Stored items
--- START ---

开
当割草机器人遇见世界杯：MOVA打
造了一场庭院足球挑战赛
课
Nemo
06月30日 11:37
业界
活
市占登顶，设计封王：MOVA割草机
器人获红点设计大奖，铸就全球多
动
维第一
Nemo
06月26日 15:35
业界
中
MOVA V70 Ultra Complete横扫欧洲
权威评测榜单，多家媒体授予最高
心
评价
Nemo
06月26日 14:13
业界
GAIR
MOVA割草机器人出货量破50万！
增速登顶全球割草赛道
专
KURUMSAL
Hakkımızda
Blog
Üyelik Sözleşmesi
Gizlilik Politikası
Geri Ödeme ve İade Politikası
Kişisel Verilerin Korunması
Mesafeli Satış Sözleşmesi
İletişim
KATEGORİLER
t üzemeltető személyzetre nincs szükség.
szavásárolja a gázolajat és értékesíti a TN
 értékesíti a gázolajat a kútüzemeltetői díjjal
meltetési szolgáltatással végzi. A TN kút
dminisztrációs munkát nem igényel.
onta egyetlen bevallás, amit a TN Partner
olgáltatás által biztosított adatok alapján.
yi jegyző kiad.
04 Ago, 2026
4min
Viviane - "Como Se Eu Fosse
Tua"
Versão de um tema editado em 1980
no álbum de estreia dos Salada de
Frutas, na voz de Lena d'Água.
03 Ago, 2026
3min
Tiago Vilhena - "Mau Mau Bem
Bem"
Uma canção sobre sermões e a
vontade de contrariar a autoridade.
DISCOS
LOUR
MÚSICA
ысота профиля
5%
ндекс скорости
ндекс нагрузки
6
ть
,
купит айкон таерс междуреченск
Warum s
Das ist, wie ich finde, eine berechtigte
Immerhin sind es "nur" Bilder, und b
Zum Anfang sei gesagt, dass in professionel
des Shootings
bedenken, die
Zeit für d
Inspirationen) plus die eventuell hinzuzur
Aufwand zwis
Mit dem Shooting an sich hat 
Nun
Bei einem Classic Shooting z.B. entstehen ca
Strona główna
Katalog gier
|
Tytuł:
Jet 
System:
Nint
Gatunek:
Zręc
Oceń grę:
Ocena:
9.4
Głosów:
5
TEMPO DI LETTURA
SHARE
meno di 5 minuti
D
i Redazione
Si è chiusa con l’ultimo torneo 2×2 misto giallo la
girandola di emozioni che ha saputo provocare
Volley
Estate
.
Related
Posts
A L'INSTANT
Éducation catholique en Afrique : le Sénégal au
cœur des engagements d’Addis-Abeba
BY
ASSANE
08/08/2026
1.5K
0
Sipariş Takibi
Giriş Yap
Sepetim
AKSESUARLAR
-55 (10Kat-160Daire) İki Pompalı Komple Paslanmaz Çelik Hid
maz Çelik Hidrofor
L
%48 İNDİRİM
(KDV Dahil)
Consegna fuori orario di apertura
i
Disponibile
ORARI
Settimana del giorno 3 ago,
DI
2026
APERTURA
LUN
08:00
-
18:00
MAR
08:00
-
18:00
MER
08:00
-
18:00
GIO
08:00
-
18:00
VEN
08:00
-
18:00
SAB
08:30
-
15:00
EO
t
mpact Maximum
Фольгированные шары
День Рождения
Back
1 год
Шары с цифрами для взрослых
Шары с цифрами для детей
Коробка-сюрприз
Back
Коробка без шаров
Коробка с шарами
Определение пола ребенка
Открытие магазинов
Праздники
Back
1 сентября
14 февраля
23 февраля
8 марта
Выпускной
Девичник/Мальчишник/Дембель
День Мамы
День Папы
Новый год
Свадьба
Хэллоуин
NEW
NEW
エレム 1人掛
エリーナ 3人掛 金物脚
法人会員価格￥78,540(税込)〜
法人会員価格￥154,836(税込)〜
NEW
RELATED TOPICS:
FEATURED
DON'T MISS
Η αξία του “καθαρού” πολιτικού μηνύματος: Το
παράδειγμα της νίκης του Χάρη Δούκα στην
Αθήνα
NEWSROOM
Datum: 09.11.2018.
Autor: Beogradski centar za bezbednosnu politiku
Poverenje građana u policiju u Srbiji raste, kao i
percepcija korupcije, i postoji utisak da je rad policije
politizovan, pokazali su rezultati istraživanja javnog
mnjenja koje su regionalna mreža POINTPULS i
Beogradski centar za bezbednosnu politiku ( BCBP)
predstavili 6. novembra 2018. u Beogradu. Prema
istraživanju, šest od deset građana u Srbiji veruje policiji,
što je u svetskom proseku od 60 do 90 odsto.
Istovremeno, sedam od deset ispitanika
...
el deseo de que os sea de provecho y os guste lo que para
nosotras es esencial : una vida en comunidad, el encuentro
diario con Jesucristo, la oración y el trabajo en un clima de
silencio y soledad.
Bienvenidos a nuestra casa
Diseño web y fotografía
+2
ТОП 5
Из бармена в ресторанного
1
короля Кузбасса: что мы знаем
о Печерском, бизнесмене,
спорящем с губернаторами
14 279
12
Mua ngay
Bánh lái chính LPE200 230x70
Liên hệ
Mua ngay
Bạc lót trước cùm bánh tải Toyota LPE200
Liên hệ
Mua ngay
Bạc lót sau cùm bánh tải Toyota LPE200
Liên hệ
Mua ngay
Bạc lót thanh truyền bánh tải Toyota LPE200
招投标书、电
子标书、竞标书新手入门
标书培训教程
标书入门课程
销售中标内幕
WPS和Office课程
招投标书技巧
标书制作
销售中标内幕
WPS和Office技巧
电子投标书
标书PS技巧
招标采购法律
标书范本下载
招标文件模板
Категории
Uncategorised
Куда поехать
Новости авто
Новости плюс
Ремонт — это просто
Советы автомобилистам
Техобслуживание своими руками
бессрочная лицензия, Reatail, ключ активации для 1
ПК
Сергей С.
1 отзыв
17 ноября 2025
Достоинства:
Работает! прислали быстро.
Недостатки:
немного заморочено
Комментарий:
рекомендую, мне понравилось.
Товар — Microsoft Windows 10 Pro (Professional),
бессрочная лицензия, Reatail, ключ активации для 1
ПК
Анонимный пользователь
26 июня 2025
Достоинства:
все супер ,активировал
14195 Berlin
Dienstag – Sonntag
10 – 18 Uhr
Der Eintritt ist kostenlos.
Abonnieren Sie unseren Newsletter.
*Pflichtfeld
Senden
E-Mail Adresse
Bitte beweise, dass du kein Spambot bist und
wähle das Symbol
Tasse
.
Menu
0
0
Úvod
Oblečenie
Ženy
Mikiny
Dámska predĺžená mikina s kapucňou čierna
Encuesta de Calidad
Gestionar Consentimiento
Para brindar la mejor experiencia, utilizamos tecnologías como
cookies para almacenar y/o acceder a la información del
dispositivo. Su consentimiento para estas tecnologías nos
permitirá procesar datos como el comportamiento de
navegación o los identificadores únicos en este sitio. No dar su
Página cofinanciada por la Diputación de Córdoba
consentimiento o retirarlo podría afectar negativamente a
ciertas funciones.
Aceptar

--- END ---

# [Task statement]
Copy out every line of text from each of the entries above, keeping each character and line break unchanged.

# [Answer]
开
当割草机器人遇见世界杯：MOVA打
造了一场庭院足球挑战赛
课
Nemo
06月30日 11:37
业界
活
市占登顶，设计封王：MOVA割草机
器人获红点设计大奖，铸就全球多
动
维第一
Nemo
06月26日 15:35
业界
中
MOVA V70 Ultra Complete横扫欧洲
权威评测榜单，多家媒体授予最高
心
评价
Nemo
06月26日 14:13
业界
GAIR
MOVA割草机器人出货量破50万！
增速登顶全球割草赛道
专
KURUMSAL
Hakkımızda
Blog
Üyelik Sözleşmesi
Gizlilik Politikası
Geri Ödeme ve İade Politikası
Kişisel Verilerin Korunması
Mesafeli Satış Sözleşmesi
İletişim
KATEGORİLER
t üzemeltető személyzetre nincs szükség.
szavásárolja a gázolajat és értékesíti a TN
 értékesíti a gázolajat a kútüzemeltetői díjjal
meltetési szolgáltatással végzi. A TN kút
dminisztrációs munkát nem igényel.
onta egyetlen bevallás, amit a TN Partner
olgáltatás által biztosított adatok alapján.
yi jegyző kiad.
04 Ago, 2026
4min
Viviane - "Como Se Eu Fosse
Tua"
Versão de um tema editado em 1980
no álbum de estreia dos Salada de
Frutas, na voz de Lena d'Água.
03 Ago, 2026
3min
Tiago Vilhena - "Mau Mau Bem
Bem"
Uma canção sobre sermões e a
vontade de contrariar a autoridade.
DISCOS
LOUR
MÚSICA
ысота профиля
5%
ндекс скорости
ндекс нагрузки
6
ть
,
купит айкон таерс междуреченск
Warum s
Das ist, wie ich finde, eine berechtigte
Immerhin sind es "nur" Bilder, und b
Zum Anfang sei gesagt, dass in professionel
des Shootings
bedenken, die
Zeit für d
Inspirationen) plus die eventuell hinzuzur
Aufwand zwis
Mit dem Shooting an sich hat 
Nun
Bei einem Classic Shooting z.B. entstehen ca
Strona główna
Katalog gier
|
Tytuł:
Jet 
System:
Nint
Gatunek:
Zręc
Oceń grę:
Ocena:
9.4
Głosów:
5
TEMPO DI LETTURA
SHARE
meno di 5 minuti
D
i Redazione
Si è chiusa con l’ultimo torneo 2×2 misto giallo la
girandola di emozioni che ha saputo provocare
Volley
Estate
.
Related
Posts
A L'INSTANT
Éducation catholique en Afrique : le Sénégal au
cœur des engagements d’Addis-Abeba
BY
ASSANE
08/08/2026
1.5K
0
Sipariş Takibi
Giriş Yap
Sepetim
AKSESUARLAR
-55 (10Kat-160Daire) İki Pompalı Komple Paslanmaz Çelik Hid
maz Çelik Hidrofor
L
%48 İNDİRİM
(KDV Dahil)
Consegna fuori orario di apertura
i
Disponibile
ORARI
Settimana del giorno 3 ago,
DI
2026
APERTURA
LUN
08:00
-
18:00
MAR
08:00
-
18:00
MER
08:00
-
18:00
GIO
08:00
-
18:00
VEN
08:00
-
18:00
SAB
08:30
-
15:00
EO
t
mpact Maximum
Фольгированные шары
День Рождения
Back
1 год
Шары с цифрами для взрослых
Шары с цифрами для детей
Коробка-сюрприз
Back
Коробка без шаров
Коробка с шарами
Определение пола ребенка
Открытие магазинов
Праздники
Back
1 сентября
14 февраля
23 февраля
8 марта
Выпускной
Девичник/Мальчишник/Дембель
День Мамы
День Папы
Новый год
Свадьба
Хэллоуин
NEW
NEW
エレム 1人掛
エリーナ 3人掛 金物脚
法人会員価格￥78,540(税込)〜
法人会員価格￥154,836(税込)〜
NEW
RELATED TOPICS:
FEATURED
DON'T MISS
Η αξία του “καθαρού” πολιτικού μηνύματος: Το
παράδειγμα της νίκης του Χάρη Δούκα στην
Αθήνα
NEWSROOM
Datum: 09.11.2018.
Autor: Beogradski centar za bezbednosnu politiku
Poverenje građana u policiju u Srbiji raste, kao i
percepcija korupcije, i postoji utisak da je rad policije
politizovan, pokazali su rezultati istraživanja javnog
mnjenja koje su regionalna mreža POINTPULS i
Beogradski centar za bezbednosnu politiku ( BCBP)
predstavili 6. novembra 2018. u Beogradu. Prema
istraživanju, šest od deset građana u Srbiji veruje policiji,
što je u svetskom proseku od 60 do 90 odsto.
Istovremeno, sedam od deset ispitanika
...
el deseo de que os sea de provecho y os guste lo que para
nosotras es esencial : una vida en comunidad, el encuentro
diario con Jesucristo, la oración y el trabajo en un clima de
silencio y soledad.
Bienvenidos a nuestra casa
Diseño web y fotografía
+2
ТОП 5
Из бармена в ресторанного
1
короля Кузбасса: что мы знаем
о Печерском, бизнесмене,
спорящем с губернаторами
14 279
12
Mua ngay
Bánh lái chính LPE200 230x70
Liên hệ
Mua ngay
Bạc lót trước cùm bánh tải Toyota LPE200
Liên hệ
Mua ngay
Bạc lót sau cùm bánh tải Toyota LPE200
Liên hệ
Mua ngay
Bạc lót thanh truyền bánh tải Toyota LPE200
招投标书、电
子标书、竞标书新手入门
标书培训教程
标书入门课程
销售中标内幕
WPS和Office课程
招投标书技巧
标书制作
销售中标内幕
WPS和Office技巧
电子投标书
标书PS技巧
招标采购法律
标书范本下载
招标文件模板
Категории
Uncategorised
Куда поехать
Новости авто
Новости плюс
Ремонт — это просто
Советы автомобилистам
Техобслуживание своими руками
бессрочная лицензия, Reatail, ключ активации для 1
ПК
Сергей С.
1 отзыв
17 ноября 2025
Достоинства:
Работает! прислали быстро.
Недостатки:
немного заморочено
Комментарий:
рекомендую, мне понравилось.
Товар — Microsoft Windows 10 Pro (Professional),
бессрочная лицензия, Reatail, ключ активации для 1
ПК
Анонимный пользователь
26 июня 2025
Достоинства:
все супер ,активировал
14195 Berlin
Dienstag – Sonntag
10 – 18 Uhr
Der Eintritt ist kostenlos.
Abonnieren Sie unseren Newsletter.
*Pflichtfeld
Senden
E-Mail Adresse
Bitte beweise, dass du kein Spambot bist und
wähle das Symbol
Tasse
.
Menu
0
0
Úvod
Oblečenie
Ženy
Mikiny
Dámska predĺžená mikina s kapucňou čierna
Encuesta de Calidad
Gestionar Consentimiento
Para brindar la mejor experiencia, utilizamos tecnologías como
cookies para almacenar y/o acceder a la información del
dispositivo. Su consentimiento para estas tecnologías nos
permitirá procesar datos como el comportamiento de
navegación o los identificadores únicos en este sitio. No dar su
Página cofinanciada por la Diputación de Córdoba
consentimiento o retirarlo podría afectar negativamente a
ciertas funciones.
Aceptar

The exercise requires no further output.